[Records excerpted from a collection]

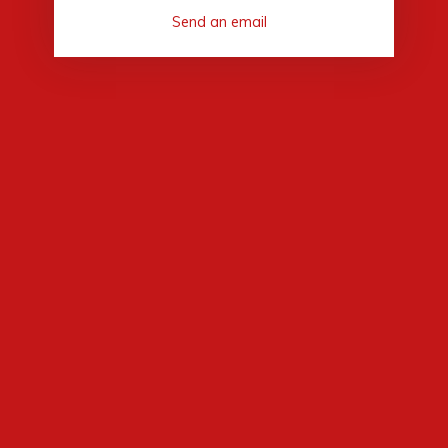
Send an email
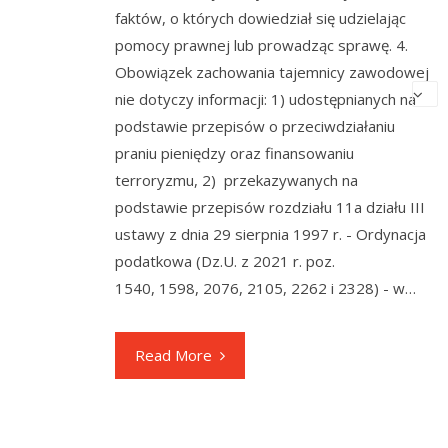
faktów, o których dowiedział się udzielając
pomocy prawnej lub prowadząc sprawę. 4.
Obowiązek zachowania tajemnicy zawodowej
nie dotyczy informacji: 1) udostępnianych na
podstawie przepisów o przeciwdziałaniu
praniu pieniędzy oraz finansowaniu
terroryzmu, 2) przekazywanych na
podstawie przepisów rozdziału 11a działu III
ustawy z dnia 29 sierpnia 1997 r. - Ordynacja
podatkowa (Dz.U. z 2021 r. poz.
1540, 1598, 2076, 2105, 2262 i 2328) - w…
Read More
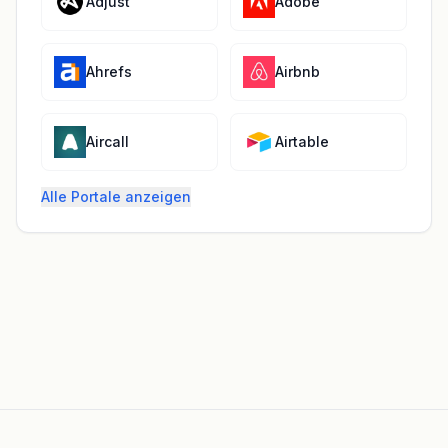
Adjust
Adobe
Ahrefs
Airbnb
Aircall
Airtable
Alle Portale anzeigen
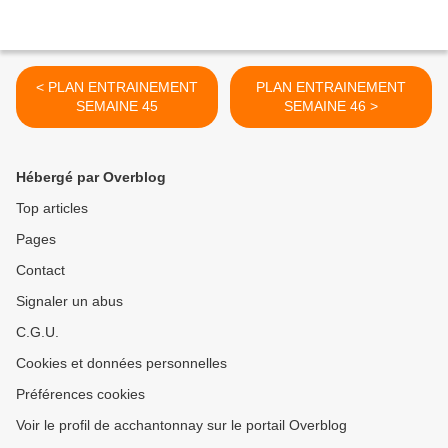
< PLAN ENTRAINEMENT
PLAN ENTRAINEMENT
SEMAINE 45
SEMAINE 46 >
Hébergé par Overblog
Top articles
Pages
Contact
Signaler un abus
C.G.U.
Cookies et données personnelles
Préférences cookies
Voir le profil de acchantonnay sur le portail Overblog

[REQUEST]
Return only the line with "Obowiązek zachowania tajemnicy zawodowej" and the lines after it up to the end of the records, exact and free of pictures.

[SOLUTION FOR THIS PROBLEM]
Obowiązek zachowania tajemnicy zawodowej
nie dotyczy informacji: 1) udostępnianych na
podstawie przepisów o przeciwdziałaniu
praniu pieniędzy oraz finansowaniu
terroryzmu, 2) przekazywanych na
podstawie przepisów rozdziału 11a działu III
ustawy z dnia 29 sierpnia 1997 r. - Ordynacja
podatkowa (Dz.U. z 2021 r. poz.
1540, 1598, 2076, 2105, 2262 i 2328) - w…
Read More
Adjust
Adobe
Ahrefs
Airbnb
Aircall
Airtable
Alle Portale anzeigen
< PLAN ENTRAINEMENT
PLAN ENTRAINEMENT
SEMAINE 45
SEMAINE 46 >
Hébergé par Overblog
Top articles
Pages
Contact
Signaler un abus
C.G.U.
Cookies et données personnelles
Préférences cookies
Voir le profil de acchantonnay sur le portail Overblog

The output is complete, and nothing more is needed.